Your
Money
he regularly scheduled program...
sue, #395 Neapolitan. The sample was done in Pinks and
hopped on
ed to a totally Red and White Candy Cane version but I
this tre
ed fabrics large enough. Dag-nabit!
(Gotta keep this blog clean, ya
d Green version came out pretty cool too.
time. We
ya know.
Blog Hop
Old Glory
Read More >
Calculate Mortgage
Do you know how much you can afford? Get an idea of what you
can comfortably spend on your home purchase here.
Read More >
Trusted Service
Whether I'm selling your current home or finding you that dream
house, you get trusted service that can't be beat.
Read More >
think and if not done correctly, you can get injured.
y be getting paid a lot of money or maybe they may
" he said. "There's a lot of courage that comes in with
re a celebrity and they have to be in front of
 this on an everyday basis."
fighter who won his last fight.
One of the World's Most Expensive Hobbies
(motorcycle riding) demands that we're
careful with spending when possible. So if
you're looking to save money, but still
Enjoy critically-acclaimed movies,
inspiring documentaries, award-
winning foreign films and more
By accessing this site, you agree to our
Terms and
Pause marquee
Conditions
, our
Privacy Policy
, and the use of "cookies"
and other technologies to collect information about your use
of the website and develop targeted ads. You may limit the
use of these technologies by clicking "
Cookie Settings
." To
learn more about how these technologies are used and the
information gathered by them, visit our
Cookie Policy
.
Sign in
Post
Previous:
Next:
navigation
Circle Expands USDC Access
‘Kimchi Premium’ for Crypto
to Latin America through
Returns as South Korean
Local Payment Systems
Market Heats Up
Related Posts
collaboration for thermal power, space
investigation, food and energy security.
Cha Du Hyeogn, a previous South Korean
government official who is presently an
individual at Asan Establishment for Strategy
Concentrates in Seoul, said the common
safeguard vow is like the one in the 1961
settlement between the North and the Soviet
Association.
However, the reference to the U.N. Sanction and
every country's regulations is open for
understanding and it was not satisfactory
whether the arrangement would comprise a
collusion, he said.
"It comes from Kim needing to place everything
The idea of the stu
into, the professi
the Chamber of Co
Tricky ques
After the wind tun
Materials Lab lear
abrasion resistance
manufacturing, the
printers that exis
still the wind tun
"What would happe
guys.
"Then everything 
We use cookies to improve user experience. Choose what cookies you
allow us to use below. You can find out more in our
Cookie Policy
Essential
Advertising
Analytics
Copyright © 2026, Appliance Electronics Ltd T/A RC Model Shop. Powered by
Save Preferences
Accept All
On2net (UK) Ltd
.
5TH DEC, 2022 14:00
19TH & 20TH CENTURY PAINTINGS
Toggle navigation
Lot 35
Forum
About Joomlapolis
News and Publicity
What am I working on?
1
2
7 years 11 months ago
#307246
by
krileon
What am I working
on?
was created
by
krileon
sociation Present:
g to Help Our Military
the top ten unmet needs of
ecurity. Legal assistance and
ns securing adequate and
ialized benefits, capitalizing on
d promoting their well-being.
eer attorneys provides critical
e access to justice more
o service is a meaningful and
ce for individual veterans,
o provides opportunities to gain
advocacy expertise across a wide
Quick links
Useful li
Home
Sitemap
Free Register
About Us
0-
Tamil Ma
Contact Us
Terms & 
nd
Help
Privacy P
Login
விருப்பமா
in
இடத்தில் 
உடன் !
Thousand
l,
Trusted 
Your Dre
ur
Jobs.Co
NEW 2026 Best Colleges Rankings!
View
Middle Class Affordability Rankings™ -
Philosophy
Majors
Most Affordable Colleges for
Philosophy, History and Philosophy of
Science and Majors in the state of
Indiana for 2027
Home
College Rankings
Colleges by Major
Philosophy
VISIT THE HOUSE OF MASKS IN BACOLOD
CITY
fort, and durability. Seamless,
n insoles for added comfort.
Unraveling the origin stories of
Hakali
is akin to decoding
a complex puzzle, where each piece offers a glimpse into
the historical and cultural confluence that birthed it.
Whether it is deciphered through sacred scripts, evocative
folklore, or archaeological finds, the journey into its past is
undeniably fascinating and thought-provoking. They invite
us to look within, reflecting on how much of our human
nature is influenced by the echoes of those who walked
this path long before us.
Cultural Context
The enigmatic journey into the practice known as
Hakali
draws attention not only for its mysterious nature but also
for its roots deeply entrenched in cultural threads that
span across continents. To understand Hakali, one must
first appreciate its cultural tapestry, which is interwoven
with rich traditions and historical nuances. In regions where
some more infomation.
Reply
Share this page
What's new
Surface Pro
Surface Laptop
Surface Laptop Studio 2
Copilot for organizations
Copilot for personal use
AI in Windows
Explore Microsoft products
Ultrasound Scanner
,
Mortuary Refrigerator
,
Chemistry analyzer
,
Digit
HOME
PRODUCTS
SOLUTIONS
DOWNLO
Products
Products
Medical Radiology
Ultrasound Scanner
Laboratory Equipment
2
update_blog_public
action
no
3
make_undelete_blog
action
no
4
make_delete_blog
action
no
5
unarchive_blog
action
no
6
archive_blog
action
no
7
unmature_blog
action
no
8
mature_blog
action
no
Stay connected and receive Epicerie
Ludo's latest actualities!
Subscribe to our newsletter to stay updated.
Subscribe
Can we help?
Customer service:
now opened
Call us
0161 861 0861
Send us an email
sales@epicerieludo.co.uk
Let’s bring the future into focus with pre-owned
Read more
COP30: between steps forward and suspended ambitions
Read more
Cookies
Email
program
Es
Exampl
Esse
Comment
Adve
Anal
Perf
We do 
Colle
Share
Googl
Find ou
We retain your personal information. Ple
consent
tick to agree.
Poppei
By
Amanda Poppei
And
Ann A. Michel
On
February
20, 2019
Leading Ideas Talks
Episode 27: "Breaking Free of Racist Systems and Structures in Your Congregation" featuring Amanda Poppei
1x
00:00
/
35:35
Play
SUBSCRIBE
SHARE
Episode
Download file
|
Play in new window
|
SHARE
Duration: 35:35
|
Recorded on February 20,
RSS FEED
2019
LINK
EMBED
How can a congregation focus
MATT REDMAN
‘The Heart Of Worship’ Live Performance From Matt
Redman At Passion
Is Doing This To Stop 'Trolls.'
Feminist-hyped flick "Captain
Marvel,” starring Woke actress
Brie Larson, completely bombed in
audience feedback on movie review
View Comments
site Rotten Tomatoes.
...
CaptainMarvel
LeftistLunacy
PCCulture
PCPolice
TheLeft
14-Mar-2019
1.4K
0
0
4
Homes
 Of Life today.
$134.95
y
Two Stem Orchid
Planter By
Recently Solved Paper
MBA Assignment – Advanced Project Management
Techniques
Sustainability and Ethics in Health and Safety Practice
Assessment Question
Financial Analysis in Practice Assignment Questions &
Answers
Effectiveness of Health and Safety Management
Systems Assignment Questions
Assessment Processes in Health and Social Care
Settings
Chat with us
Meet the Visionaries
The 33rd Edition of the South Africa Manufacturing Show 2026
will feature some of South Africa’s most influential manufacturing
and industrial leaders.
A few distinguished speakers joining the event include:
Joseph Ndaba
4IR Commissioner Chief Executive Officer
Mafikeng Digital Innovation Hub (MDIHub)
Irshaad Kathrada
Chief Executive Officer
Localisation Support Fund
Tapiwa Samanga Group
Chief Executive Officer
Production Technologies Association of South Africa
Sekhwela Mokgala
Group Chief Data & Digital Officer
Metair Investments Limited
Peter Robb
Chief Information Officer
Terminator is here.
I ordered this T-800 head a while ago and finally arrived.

**TASK OBJECTIVE**
Each line of the data should be given back exactly.

**ANSWER TO THIS PROBLEM**
Your
Money
he regularly scheduled program...
sue, #395 Neapolitan. The sample was done in Pinks and
hopped on
ed to a totally Red and White Candy Cane version but I
this tre
ed fabrics large enough. Dag-nabit!
(Gotta keep this blog clean, ya
d Green version came out pretty cool too.
time. We
ya know.
Blog Hop
Old Glory
Read More >
Calculate Mortgage
Do you know how much you can afford? Get an idea of what you
can comfortably spend on your home purchase here.
Read More >
Trusted Service
Whether I'm selling your current home or finding you that dream
house, you get trusted service that can't be beat.
Read More >
think and if not done correctly, you can get injured.
y be getting paid a lot of money or maybe they may
" he said. "There's a lot of courage that comes in with
re a celebrity and they have to be in front of
 this on an everyday basis."
fighter who won his last fight.
One of the World's Most Expensive Hobbies
(motorcycle riding) demands that we're
careful with spending when possible. So if
you're looking to save money, but still
Enjoy critically-acclaimed movies,
inspiring documentaries, award-
winning foreign films and more
By accessing this site, you agree to our
Terms and
Pause marquee
Conditions
, our
Privacy Policy
, and the use of "cookies"
and other technologies to collect information about your use
of the website and develop targeted ads. You may limit the
use of these technologies by clicking "
Cookie Settings
." To
learn more about how these technologies are used and the
information gathered by them, visit our
Cookie Policy
.
Sign in
Post
Previous:
Next:
navigation
Circle Expands USDC Access
‘Kimchi Premium’ for Crypto
to Latin America through
Returns as South Korean
Local Payment Systems
Market Heats Up
Related Posts
collaboration for thermal power, space
investigation, food and energy security.
Cha Du Hyeogn, a previous South Korean
government official who is presently an
individual at Asan Establishment for Strategy
Concentrates in Seoul, said the common
safeguard vow is like the one in the 1961
settlement between the North and the Soviet
Association.
However, the reference to the U.N. Sanction and
every country's regulations is open for
understanding and it was not satisfactory
whether the arrangement would comprise a
collusion, he said.
"It comes from Kim needing to place everything
The idea of the stu
into, the professi
the Chamber of Co
Tricky ques
After the wind tun
Materials Lab lear
abrasion resistance
manufacturing, the
printers that exis
still the wind tun
"What would happe
guys.
"Then everything 
We use cookies to improve user experience. Choose what cookies you
allow us to use below. You can find out more in our
Cookie Policy
Essential
Advertising
Analytics
Copyright © 2026, Appliance Electronics Ltd T/A RC Model Shop. Powered by
Save Preferences
Accept All
On2net (UK) Ltd
.
5TH DEC, 2022 14:00
19TH & 20TH CENTURY PAINTINGS
Toggle navigation
Lot 35
Forum
About Joomlapolis
News and Publicity
What am I working on?
1
2
7 years 11 months ago
#307246
by
krileon
What am I working
on?
was created
by
krileon
sociation Present:
g to Help Our Military
the top ten unmet needs of
ecurity. Legal assistance and
ns securing adequate and
ialized benefits, capitalizing on
d promoting their well-being.
eer attorneys provides critical
e access to justice more
o service is a meaningful and
ce for individual veterans,
o provides opportunities to gain
advocacy expertise across a wide
Quick links
Useful li
Home
Sitemap
Free Register
About Us
0-
Tamil Ma
Contact Us
Terms & 
nd
Help
Privacy P
Login
விருப்பமா
in
இடத்தில் 
உடன் !
Thousand
l,
Trusted 
Your Dre
ur
Jobs.Co
NEW 2026 Best Colleges Rankings!
View
Middle Class Affordability Rankings™ -
Philosophy
Majors
Most Affordable Colleges for
Philosophy, History and Philosophy of
Science and Majors in the state of
Indiana for 2027
Home
College Rankings
Colleges by Major
Philosophy
VISIT THE HOUSE OF MASKS IN BACOLOD
CITY
fort, and durability. Seamless,
n insoles for added comfort.
Unraveling the origin stories of
Hakali
is akin to decoding
a complex puzzle, where each piece offers a glimpse into
the historical and cultural confluence that birthed it.
Whether it is deciphered through sacred scripts, evocative
folklore, or archaeological finds, the journey into its past is
undeniably fascinating and thought-provoking. They invite
us to look within, reflecting on how much of our human
nature is influenced by the echoes of those who walked
this path long before us.
Cultural Context
The enigmatic journey into the practice known as
Hakali
draws attention not only for its mysterious nature but also
for its roots deeply entrenched in cultural threads that
span across continents. To understand Hakali, one must
first appreciate its cultural tapestry, which is interwoven
with rich traditions and historical nuances. In regions where
some more infomation.
Reply
Share this page
What's new
Surface Pro
Surface Laptop
Surface Laptop Studio 2
Copilot for organizations
Copilot for personal use
AI in Windows
Explore Microsoft products
Ultrasound Scanner
,
Mortuary Refrigerator
,
Chemistry analyzer
,
Digit
HOME
PRODUCTS
SOLUTIONS
DOWNLO
Products
Products
Medical Radiology
Ultrasound Scanner
Laboratory Equipment
2
update_blog_public
action
no
3
make_undelete_blog
action
no
4
make_delete_blog
action
no
5
unarchive_blog
action
no
6
archive_blog
action
no
7
unmature_blog
action
no
8
mature_blog
action
no
Stay connected and receive Epicerie
Ludo's latest actualities!
Subscribe to our newsletter to stay updated.
Subscribe
Can we help?
Customer service:
now opened
Call us
0161 861 0861
Send us an email
sales@epicerieludo.co.uk
Let’s bring the future into focus with pre-owned
Read more
COP30: between steps forward and suspended ambitions
Read more
Cookies
Email
program
Es
Exampl
Esse
Comment
Adve
Anal
Perf
We do 
Colle
Share
Googl
Find ou
We retain your personal information. Ple
consent
tick to agree.
Poppei
By
Amanda Poppei
And
Ann A. Michel
On
February
20, 2019
Leading Ideas Talks
Episode 27: "Breaking Free of Racist Systems and Structures in Your Congregation" featuring Amanda Poppei
1x
00:00
/
35:35
Play
SUBSCRIBE
SHARE
Episode
Download file
|
Play in new window
|
SHARE
Duration: 35:35
|
Recorded on February 20,
RSS FEED
2019
LINK
EMBED
How can a congregation focus
MATT REDMAN
‘The Heart Of Worship’ Live Performance From Matt
Redman At Passion
Is Doing This To Stop 'Trolls.'
Feminist-hyped flick "Captain
Marvel,” starring Woke actress
Brie Larson, completely bombed in
audience feedback on movie review
View Comments
site Rotten Tomatoes.
...
CaptainMarvel
LeftistLunacy
PCCulture
PCPolice
TheLeft
14-Mar-2019
1.4K
0
0
4
Homes
 Of Life today.
$134.95
y
Two Stem Orchid
Planter By
Recently Solved Paper
MBA Assignment – Advanced Project Management
Techniques
Sustainability and Ethics in Health and Safety Practice
Assessment Question
Financial Analysis in Practice Assignment Questions &
Answers
Effectiveness of Health and Safety Management
Systems Assignment Questions
Assessment Processes in Health and Social Care
Settings
Chat with us
Meet the Visionaries
The 33rd Edition of the South Africa Manufacturing Show 2026
will feature some of South Africa’s most influential manufacturing
and industrial leaders.
A few distinguished speakers joining the event include:
Joseph Ndaba
4IR Commissioner Chief Executive Officer
Mafikeng Digital Innovation Hub (MDIHub)
Irshaad Kathrada
Chief Executive Officer
Localisation Support Fund
Tapiwa Samanga Group
Chief Executive Officer
Production Technologies Association of South Africa
Sekhwela Mokgala
Group Chief Data & Digital Officer
Metair Investments Limited
Peter Robb
Chief Information Officer
Terminator is here.
I ordered this T-800 head a while ago and finally arrived.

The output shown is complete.